INSTRUCTIONS TO FOLLOW | Exactly the lines from the line with "fruit basket: none" through the final line of the records below, both ends included, are to be set down. Do not include pictures.

--- RECORD SET ---

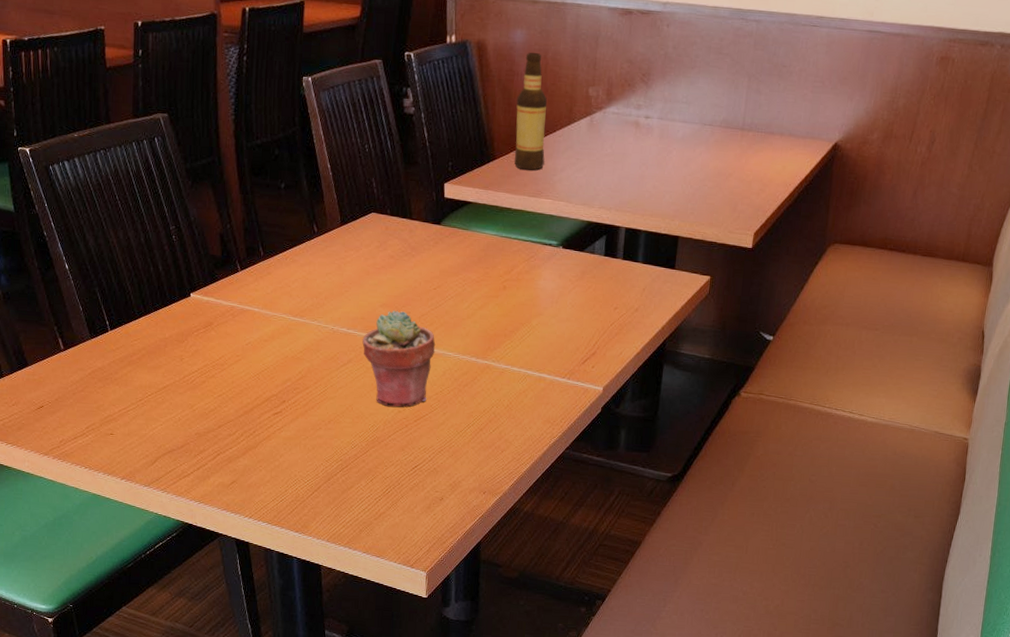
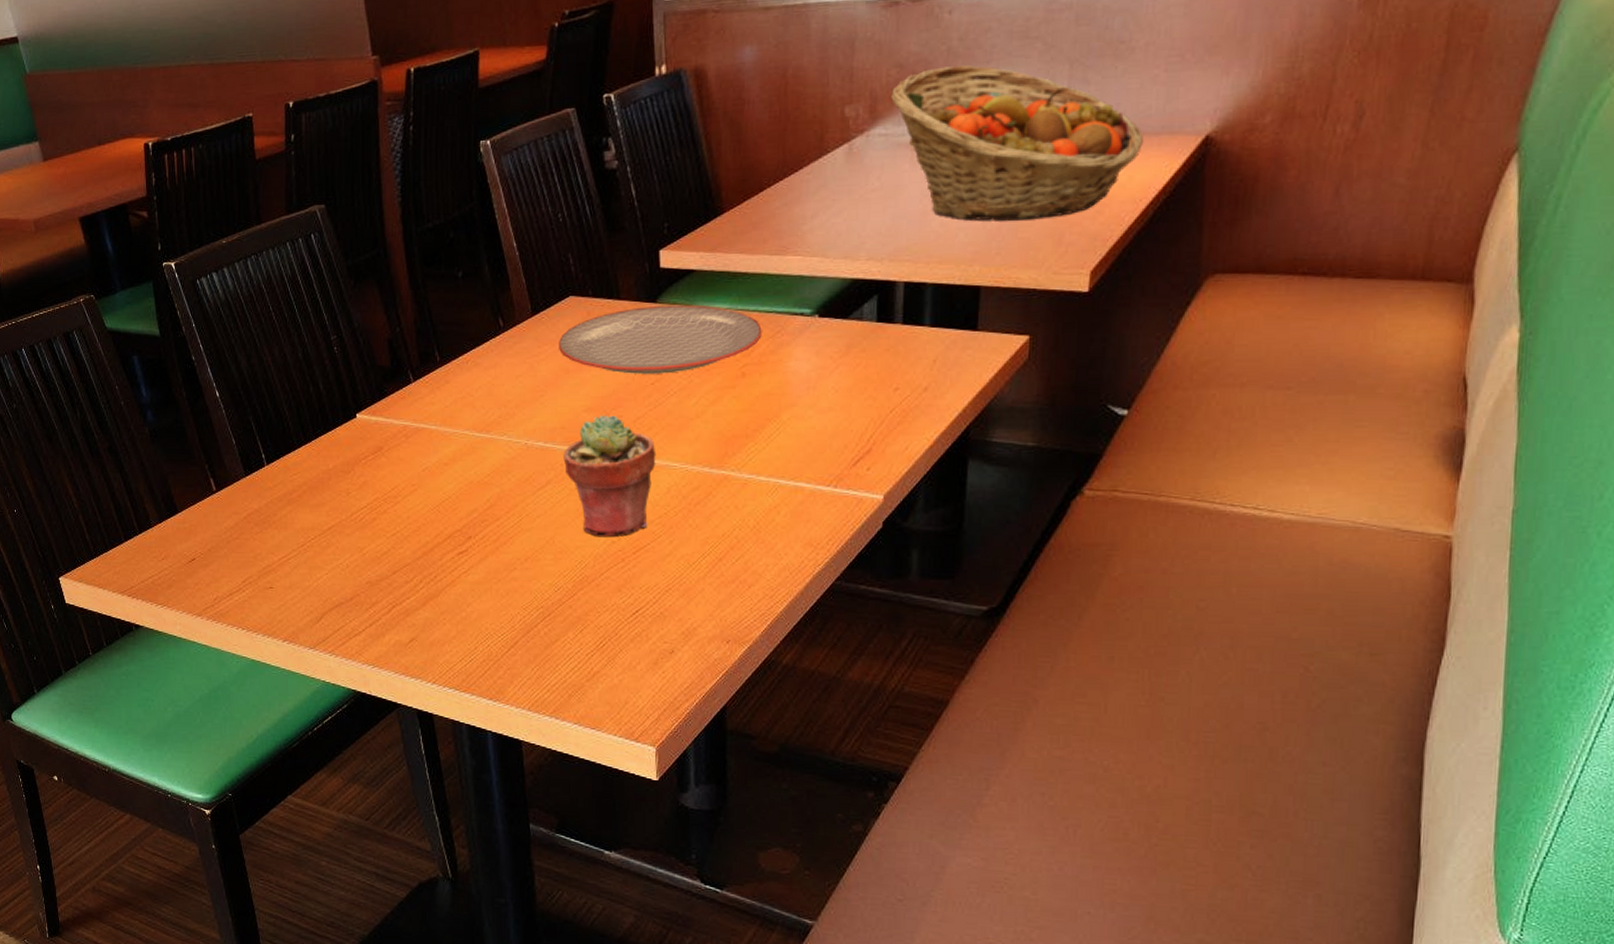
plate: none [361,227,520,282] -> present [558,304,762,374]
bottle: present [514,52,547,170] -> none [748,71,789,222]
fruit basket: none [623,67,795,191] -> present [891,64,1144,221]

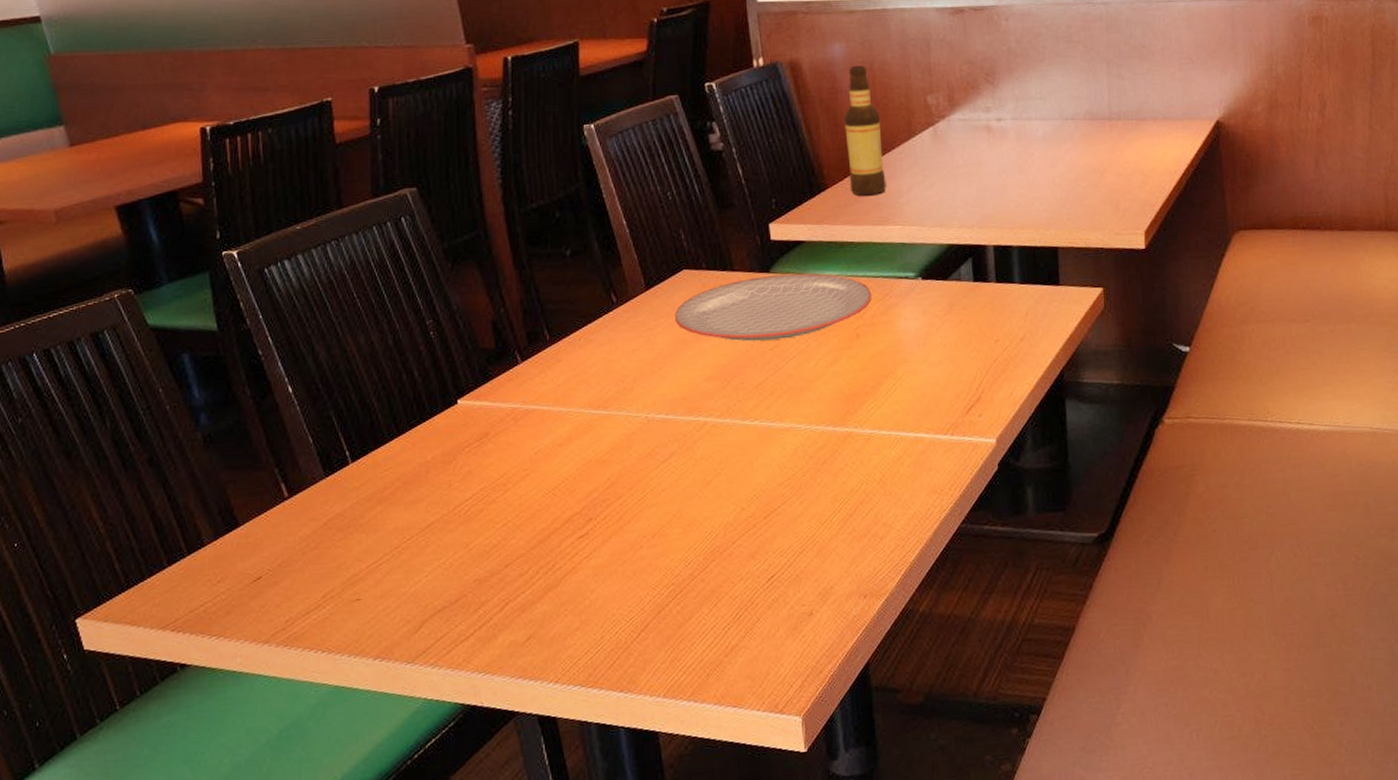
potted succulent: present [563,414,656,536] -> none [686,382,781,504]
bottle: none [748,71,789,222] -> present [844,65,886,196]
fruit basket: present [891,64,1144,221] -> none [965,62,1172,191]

---

WRITTEN ANSWER |
fruit basket: none [623,67,795,191] -> present [891,64,1144,221]

potted succulent: present [563,414,656,536] -> none [686,382,781,504]
bottle: none [748,71,789,222] -> present [844,65,886,196]
fruit basket: present [891,64,1144,221] -> none [965,62,1172,191]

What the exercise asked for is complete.